Tröger and co-authors assume to have presented evidence proving that mistletoe treatment in patients with locally advanced or metastatic pancreatic carcinoma significantly improves quality of life compared with best supportive care (BSC). In the original publication (1) the authors claim that survival was significantly extended by this therapy. To publish the primary endpoint, survival, and the secondary endpoint, quality of life, separately (2), follows in the tradition of unnecessary multiple publications. Both statements are unsustainable because of the study’s serious methodological shortcomings.
Without blinding, it is not possible to make a valid statement with regard to quality of life and the chosen method of randomization using sealed envelopes does not meet the requirements of good study practice.

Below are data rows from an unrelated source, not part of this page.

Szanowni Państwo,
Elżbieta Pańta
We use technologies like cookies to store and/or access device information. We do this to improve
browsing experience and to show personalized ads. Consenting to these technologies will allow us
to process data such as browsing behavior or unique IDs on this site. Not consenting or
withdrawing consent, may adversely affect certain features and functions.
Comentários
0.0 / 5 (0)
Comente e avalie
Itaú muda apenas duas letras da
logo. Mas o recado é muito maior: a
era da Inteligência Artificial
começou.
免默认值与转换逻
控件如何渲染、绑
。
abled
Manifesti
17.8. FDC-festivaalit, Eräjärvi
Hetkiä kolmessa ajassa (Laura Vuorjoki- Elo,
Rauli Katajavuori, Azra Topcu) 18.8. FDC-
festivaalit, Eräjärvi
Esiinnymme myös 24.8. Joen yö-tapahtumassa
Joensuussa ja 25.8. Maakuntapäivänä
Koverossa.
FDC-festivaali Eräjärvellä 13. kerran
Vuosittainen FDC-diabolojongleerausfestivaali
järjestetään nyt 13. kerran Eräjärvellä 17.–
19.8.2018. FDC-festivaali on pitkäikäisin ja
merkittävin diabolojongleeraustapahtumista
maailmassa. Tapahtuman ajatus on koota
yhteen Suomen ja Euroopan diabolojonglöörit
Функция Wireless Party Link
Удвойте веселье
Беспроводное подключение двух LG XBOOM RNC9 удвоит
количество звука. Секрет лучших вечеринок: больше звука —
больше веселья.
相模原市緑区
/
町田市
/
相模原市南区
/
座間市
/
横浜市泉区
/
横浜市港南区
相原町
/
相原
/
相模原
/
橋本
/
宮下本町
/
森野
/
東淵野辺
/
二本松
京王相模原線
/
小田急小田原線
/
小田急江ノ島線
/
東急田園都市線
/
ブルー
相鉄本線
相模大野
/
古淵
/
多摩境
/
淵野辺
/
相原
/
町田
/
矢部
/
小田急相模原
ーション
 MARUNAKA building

The study was terminated early after enrolment of approximately half of the intended number of patients. The authors do not mention that early termination may lead to significant overestimation of treatment effects, especially in small studies (3). The therapy standard at the time of the study was not adequately reported. Best supportive care is here a commonly used “euphemism” for doing without sensible disease-modifying therapies.
The authors declare financial support from the Swiss Cancer Research Association (Verein für Krebsforschung e. V. (VfK), Schweiz) which generates revenues from license fees received from Weleda AG for the preparation of the active substance and, at the same time, state that no conflict of interest exists.
Footnotes
Conflict of interest statement
The authors declare that no conflict of interest exists.